I'd hate to be 80 years old, and lose 50% of my portfolio.
Hard to argue with that sentiment!
I think what others are acknowledging is simply that age (as a single variable) is a grossly-simplified surrogate for a much more complex equation that includes factors like... how long do you expect to live (and need money), what other resources do you have, what is your tolerance for risk, do you plan to spend it down or maximize what you leave for heirs, what is your tax situation, etc, etc, etc?
Bottom line, it's a crude rule of thumb that has been around forever. You probably don't want to allocate your resources on that rule alone, but it makes it easy to gets a broad concept across... and it's easy for financial planners to trot out in presentations over steak dinner, without losing their audience.

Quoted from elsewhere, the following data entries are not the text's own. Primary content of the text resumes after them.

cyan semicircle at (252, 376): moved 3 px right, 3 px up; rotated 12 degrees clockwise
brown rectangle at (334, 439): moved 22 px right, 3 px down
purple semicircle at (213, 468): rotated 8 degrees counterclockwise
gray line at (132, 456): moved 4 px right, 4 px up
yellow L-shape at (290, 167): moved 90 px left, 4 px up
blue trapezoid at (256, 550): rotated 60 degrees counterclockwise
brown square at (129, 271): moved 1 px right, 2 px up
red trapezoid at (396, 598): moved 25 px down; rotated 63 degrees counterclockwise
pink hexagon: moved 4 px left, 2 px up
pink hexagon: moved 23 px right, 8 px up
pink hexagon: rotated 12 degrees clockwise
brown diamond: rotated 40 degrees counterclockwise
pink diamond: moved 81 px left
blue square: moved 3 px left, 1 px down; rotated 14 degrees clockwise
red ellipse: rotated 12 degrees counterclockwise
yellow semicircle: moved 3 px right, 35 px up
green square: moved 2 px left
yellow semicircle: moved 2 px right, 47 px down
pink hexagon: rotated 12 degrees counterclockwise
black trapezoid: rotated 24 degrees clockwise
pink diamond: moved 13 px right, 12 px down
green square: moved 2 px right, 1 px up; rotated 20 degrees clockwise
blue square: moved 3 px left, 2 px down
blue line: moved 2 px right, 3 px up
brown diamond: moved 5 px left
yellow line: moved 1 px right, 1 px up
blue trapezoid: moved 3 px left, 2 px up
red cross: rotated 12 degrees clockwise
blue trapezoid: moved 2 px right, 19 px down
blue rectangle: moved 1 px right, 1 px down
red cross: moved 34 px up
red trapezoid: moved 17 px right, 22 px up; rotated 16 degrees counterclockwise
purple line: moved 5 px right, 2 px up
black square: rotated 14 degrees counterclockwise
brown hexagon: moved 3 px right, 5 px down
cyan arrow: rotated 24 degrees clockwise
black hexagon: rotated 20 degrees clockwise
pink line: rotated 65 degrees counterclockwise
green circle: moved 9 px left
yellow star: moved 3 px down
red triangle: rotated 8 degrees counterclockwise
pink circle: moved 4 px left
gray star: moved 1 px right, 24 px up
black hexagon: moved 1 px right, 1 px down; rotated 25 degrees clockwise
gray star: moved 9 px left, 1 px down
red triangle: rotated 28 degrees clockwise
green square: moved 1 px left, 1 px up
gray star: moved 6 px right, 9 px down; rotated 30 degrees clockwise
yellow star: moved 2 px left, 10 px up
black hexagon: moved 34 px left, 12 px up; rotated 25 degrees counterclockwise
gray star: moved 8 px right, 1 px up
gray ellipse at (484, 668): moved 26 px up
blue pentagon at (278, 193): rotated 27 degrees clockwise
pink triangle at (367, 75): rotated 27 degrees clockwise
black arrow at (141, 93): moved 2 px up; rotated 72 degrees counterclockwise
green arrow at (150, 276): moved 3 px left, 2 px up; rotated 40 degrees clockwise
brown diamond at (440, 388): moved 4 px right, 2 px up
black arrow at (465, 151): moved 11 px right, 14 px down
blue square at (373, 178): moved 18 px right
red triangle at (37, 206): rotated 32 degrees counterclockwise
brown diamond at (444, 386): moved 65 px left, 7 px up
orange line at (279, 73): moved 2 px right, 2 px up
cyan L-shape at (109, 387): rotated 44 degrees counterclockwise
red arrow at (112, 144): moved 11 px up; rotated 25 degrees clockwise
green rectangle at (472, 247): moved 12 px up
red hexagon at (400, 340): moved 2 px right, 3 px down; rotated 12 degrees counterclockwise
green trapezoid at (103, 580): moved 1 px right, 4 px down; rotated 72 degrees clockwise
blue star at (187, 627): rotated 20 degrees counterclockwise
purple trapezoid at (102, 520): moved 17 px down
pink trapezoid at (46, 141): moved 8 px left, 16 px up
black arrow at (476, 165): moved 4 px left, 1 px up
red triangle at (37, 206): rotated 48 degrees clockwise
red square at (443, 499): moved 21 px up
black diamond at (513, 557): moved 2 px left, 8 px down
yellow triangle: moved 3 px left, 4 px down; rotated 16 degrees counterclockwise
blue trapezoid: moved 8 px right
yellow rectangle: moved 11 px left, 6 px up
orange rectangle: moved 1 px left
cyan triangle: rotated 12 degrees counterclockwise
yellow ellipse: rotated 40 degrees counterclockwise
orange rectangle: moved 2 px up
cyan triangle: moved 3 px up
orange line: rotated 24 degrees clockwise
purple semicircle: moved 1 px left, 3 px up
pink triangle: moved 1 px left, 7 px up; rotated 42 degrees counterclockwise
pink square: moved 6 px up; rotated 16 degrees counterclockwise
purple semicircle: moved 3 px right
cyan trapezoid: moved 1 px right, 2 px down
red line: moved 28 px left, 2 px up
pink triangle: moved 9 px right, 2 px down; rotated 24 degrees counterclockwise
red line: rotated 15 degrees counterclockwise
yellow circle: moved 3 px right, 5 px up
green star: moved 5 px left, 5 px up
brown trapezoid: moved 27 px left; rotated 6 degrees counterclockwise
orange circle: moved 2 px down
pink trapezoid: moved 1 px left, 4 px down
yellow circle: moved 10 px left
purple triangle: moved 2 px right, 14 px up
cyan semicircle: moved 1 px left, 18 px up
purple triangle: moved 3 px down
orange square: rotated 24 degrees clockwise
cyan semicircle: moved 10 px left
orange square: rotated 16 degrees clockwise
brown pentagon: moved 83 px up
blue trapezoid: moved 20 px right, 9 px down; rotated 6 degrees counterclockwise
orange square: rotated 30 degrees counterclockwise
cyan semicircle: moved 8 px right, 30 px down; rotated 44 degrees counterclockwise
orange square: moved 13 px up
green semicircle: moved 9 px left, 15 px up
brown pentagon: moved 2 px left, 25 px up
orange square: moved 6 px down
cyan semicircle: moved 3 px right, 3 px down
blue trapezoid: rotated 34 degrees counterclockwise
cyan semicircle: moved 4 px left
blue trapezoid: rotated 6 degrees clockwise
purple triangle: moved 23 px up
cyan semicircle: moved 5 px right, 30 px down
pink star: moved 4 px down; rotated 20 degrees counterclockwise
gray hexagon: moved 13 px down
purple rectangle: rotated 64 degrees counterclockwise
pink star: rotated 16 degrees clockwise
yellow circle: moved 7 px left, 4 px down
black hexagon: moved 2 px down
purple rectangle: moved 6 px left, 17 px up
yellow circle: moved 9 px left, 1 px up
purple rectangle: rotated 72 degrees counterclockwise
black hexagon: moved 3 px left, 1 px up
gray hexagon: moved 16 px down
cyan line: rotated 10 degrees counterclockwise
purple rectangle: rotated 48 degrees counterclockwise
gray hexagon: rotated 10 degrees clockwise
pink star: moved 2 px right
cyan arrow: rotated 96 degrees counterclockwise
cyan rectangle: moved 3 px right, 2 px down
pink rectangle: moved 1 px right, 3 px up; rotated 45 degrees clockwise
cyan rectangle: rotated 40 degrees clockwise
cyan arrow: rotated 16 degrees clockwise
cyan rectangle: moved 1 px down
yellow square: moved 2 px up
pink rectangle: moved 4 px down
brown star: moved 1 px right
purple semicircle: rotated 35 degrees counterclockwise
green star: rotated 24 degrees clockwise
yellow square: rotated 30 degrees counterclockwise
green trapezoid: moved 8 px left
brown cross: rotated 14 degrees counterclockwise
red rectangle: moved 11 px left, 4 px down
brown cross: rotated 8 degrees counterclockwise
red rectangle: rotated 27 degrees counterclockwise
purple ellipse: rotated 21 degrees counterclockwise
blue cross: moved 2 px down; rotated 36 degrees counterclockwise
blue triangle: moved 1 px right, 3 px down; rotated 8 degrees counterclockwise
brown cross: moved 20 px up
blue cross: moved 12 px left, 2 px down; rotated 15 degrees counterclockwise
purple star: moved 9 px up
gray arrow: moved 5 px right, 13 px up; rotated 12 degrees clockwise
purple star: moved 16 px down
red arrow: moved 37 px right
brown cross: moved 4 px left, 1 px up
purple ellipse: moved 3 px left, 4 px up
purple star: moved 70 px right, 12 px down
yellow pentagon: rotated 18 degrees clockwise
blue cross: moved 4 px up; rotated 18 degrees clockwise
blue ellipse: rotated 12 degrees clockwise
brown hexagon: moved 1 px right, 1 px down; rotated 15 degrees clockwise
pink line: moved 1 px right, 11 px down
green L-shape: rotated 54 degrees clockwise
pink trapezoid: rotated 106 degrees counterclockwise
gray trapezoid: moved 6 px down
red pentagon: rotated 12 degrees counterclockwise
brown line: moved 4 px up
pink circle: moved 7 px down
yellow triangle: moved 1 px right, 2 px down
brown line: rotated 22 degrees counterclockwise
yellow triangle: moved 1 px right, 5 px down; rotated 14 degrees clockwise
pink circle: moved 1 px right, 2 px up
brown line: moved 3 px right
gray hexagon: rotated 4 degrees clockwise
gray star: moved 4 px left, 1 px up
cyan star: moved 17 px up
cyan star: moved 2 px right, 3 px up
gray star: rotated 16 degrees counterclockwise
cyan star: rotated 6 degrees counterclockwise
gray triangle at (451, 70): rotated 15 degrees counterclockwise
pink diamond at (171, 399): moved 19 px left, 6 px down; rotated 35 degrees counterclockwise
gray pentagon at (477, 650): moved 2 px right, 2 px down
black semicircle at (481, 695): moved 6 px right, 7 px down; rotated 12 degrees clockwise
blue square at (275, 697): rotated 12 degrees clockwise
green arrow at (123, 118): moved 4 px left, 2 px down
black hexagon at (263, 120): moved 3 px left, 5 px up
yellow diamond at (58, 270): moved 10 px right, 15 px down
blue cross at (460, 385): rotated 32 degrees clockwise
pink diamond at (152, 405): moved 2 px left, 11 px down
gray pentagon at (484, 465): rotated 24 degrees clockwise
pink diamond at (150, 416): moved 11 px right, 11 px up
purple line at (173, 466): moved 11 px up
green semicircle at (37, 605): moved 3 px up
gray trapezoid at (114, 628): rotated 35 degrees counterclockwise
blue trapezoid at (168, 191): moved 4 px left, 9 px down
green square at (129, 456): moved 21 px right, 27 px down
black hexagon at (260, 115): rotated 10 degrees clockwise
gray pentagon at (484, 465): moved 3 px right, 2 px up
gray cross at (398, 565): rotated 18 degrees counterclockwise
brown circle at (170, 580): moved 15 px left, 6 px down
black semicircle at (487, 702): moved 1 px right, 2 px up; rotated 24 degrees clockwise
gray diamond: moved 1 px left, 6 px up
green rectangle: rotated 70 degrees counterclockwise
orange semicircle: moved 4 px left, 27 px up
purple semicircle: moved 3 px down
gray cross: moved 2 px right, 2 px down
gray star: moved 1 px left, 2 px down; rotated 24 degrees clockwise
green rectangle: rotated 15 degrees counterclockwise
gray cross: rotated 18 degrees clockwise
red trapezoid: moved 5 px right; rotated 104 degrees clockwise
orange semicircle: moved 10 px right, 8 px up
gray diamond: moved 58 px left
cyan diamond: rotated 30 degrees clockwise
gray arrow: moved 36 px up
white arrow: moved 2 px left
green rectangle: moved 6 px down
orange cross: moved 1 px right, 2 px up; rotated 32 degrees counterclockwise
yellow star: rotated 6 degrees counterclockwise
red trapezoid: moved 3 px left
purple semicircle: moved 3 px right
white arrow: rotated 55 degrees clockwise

Bottom line, it's a crude rule of thumb that has been around forever. You probably don't want to allocate your resources on that rule alone, but it makes it easy to gets a broad concept across... and it's easy for financial planners to trot out in presentations over steak dinner, without losing their audience.
I agree. I'm 66 and I'm about 70% in equities so I'm violating that rule. I'm slowly increasing fixed income but I'm not in a rush. Some factors influencing my decision: my income from SS and a couple of small pensions provides for most of my basic expenses and a little more. Much of my spending is "wants" and can be cut back, although I might whine a little (and so would our church treasurer). I've been through down cycles and know that if you have a good balanced portfolio you can ride it out.
his why we say you need to get yourself up to speed on retirement portfolio planning .
a 75/25 portfolio can generate all the income a safe withdrawal rate needs merely rebalncing each year .../ nooooooo cash is ever needed in theory . cash buffers are something we may like mentally but they do nothing financially
Really, age is the least? I've always been told be aggressive when you're young, and conservative when you're old.
I'd hate to be 80 years old, and lose 50% of my portfolio.
I despise “rules of thumb”. They don’t take anything into consideration, except their stupid rule. If your retirement fund consists of $50,000, you probably shouldn’t be in stocks at all.
If your retirement fund is in the millions, you should be very diversified.
Really, age is the least? I've always been told be aggressive when you're young, and conservative when you're old.
I'd hate to be 80 years old, and lose 50% of my portfolio.
I think the idea with the 4% safe withdrawal rate is you won't run out of money even with a 50% drop some day, so you can continue your 4% inflation adjusted withdrawals even with a 50% drop.
I think the idea with equities is say you've been 100% in the S&P 500 for 30 years by the time you hit 80, then even after the 50% drop and the 4% SWR you'd still be way ahead of someone 100% in bonds or CDs.
It's a historical fact that over all 30-year periods since 1926 that include the occasional 50% drops, the S&P 500 has never lost money but in fact returned between 8% annualized and 14% annualized, even with 50% drops such as 1973-74 and 2000-2002 and 2007-2008, and the many 25% drops like 1987 (Black Monday), 1991 (First Gulf War), 1997 (Asian crisis).
Of course the future may not turn out to be like the past, but even Warren Buffett says his advice to his family is to be 90% stock index funds and 10% bonds regardless of age.